Congratulations. That's pretty stellar!


----------



## JLudwig (Feb 16, 2004)

Jay Luto said:


> My portfolio is growing. Got some pictures in local newspapers and doing freelance photography for them. Got the cover in the latest issue of FAMA (Freshwater And Marine Aquarium) and looking forward to get a cover in TFH along with some inside pictures. I should be getting some pictures in Aqua Journal in next issue. Life is good :wink:


hey congrats man, you also got some photo credit on the livebearer column. My subscription to FAMA is done tho, I've read enough guppy breeding articles :wink: I'm picking up TFH hobbyist again, I really want a good print source for advanced info I can't seem to find it

Jeff


----------



## Bert H (Mar 2, 2004)

Congrats Jay!


----------



## Bert H (Mar 2, 2004)

Congrats Jay! I know how hard it can be to get a pic published.


----------



## Gomer (Feb 2, 2004)

That is pretty cool Jay! Keep up the good work and let your photo skills pay for all that well spent $$


----------



## JanS (Apr 14, 2004)

Wow, congrats!

That mag just came the other day and I didn't even look at it yet. Now I will...


----------



## jerseyjay (Jan 25, 2004)

JLudwig said:


> hey congrats man, you also got some photo credit on the livebearer column. My subscription to FAMA is done tho, I've read enough guppy breeding articles :wink: I'm picking up TFH hobbyist again, I really want a good print source for advanced info I can't seem to find it
> 
> Jeff


Oh, I forgot about that one. Ted Coletti is friend of mine who has a column in FAMA and asked me for couple pictures. I will have to check those once I get home.


----------



## tsunami (Jan 24, 2004)

Congratulations, Jay.

Carlos


----------



## freshreef (May 14, 2004)

Congratulations Jay


----------



## Raul-7 (Feb 4, 2004)

That's simply awesome Jay! Congrats!


----------



## teddo10 (Oct 24, 2004)

Congrats Jay.
Is Ted Colleti ever going to start a biotope related website again?
Ed


----------



## jerseyjay (Jan 25, 2004)

teddo10 said:


> Congrats Jay.
> Is Ted Colleti ever going to start a biotope related website again?
> Ed


He didn't mention anything to me. I know that he is starting aquatic-plants column in TFH soon.


----------



## JLudwig (Feb 16, 2004)

Jay Luto said:


> He didn't mention anything to me. I know that he is starting aquatic-plants column in TFH soon.

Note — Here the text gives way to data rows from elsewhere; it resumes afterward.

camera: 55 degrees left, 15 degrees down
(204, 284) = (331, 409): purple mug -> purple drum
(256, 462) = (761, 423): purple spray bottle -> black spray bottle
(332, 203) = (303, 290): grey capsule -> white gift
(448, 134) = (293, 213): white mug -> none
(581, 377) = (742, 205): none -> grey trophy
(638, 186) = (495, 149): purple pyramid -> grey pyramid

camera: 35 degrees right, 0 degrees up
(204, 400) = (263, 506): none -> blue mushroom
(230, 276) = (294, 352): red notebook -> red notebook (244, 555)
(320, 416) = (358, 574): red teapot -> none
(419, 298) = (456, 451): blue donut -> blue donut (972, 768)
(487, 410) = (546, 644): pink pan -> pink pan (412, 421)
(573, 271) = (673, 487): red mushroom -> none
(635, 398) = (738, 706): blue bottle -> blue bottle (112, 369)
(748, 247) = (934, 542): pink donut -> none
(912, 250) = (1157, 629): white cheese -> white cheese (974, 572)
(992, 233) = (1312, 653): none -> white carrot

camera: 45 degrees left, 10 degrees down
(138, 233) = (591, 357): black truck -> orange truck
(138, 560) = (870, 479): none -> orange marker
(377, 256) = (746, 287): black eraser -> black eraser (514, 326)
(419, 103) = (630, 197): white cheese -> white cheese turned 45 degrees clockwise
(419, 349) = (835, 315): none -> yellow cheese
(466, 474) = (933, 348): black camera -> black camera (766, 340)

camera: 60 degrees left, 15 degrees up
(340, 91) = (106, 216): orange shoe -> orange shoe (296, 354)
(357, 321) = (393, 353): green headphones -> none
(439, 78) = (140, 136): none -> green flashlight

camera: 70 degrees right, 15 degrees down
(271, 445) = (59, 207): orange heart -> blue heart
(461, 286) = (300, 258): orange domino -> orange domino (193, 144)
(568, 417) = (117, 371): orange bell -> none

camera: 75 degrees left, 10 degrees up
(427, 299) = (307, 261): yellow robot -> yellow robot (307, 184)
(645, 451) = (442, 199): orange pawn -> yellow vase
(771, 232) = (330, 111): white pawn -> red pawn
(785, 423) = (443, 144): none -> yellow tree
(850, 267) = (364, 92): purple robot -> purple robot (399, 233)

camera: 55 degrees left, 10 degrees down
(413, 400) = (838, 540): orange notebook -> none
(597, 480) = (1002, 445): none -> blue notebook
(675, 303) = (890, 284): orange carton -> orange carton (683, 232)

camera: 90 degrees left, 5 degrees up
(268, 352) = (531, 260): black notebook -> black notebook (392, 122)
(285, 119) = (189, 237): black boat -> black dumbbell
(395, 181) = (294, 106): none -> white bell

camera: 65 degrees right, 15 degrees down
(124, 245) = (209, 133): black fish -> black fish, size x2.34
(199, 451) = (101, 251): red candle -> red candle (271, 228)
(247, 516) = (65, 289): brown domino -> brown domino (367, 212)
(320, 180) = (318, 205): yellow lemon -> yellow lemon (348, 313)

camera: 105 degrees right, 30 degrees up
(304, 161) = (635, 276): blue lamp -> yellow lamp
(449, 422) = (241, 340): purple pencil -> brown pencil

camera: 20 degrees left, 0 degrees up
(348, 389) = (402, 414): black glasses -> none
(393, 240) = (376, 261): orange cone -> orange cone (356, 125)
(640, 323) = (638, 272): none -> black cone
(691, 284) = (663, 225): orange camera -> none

Richard Sexton is no longer doing this? He just leap back to activity on the APD...

Jeff


----------



## jerseyjay (Jan 25, 2004)

JLudwig said:


> Jay Luto said:
> 
> 
> > He didn't mention anything to me. I know that he is starting aquatic-plants column in TFH soon.
> ...


Not sure about the details of this new transition. I was told that Ted will be doing plant related column in TFH. I guess we will have to see.


----------